I'm going through the 'Expert MINST' tf tutorial (https://www.tensorflow.org/versions/r0.8/tutorials/mnist/pros/index.html) and I'm stuck on this part:

Densely Connected Layer

Now that the image size has been reduced to 7x7, we add a fully-connected layer with 1024 neurons to allow processing on the entire image. We reshape the tensor from the pooling layer into a batch of vectors, multiply by a weight matrix, add a bias, and apply a ReLU.

Why the number 1024? Where did that come from?

My understanding with the Fully Connected Layer is that it has to somehow get back to the original image size (and then we start plugging things into our softmax equation). In this case, the original image size is Height x Width x Channels = 28*28*1 = 784... not 1024.

What am I missing here?

1

1 Answers

3
votes

1024 is just an arbitrary number of hidden units. At this point, input to the network is reduced to 64 planes, each of size 7x7 pixels. They do not try to "get back to the original image size", they simply claim, that they want a layer which can extract global features, thus they want it to be densly connected to every single neuron from last pooling layer (which represents your input space), while previous operations (convolutions and poolings) were local features.

Thus, in order to work with this in MLP manner, you need 7*7*64=3136 neurons.
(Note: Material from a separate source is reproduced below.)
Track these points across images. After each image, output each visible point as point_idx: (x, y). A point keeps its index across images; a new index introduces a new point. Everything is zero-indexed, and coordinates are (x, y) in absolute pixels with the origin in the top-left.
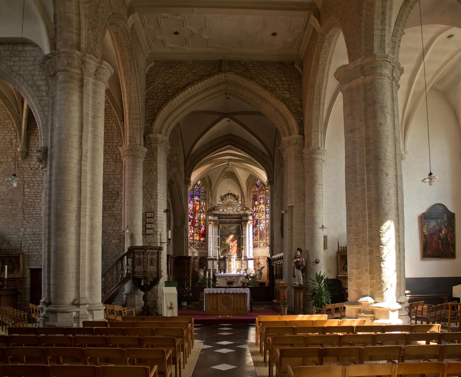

They add another layer of 1024 on top, so if you draw your network, it would be something among the lines of

 INPUT - CONV - POOL - .... - CONV - POOL - HIDDEN - OUTPUT

28 x 28-               ....         7*7*64   1024      10
                                    =3136

The number is thus quite arbitary, they simply empirically tested that it works, but you could use any number of units here, or any number of layers.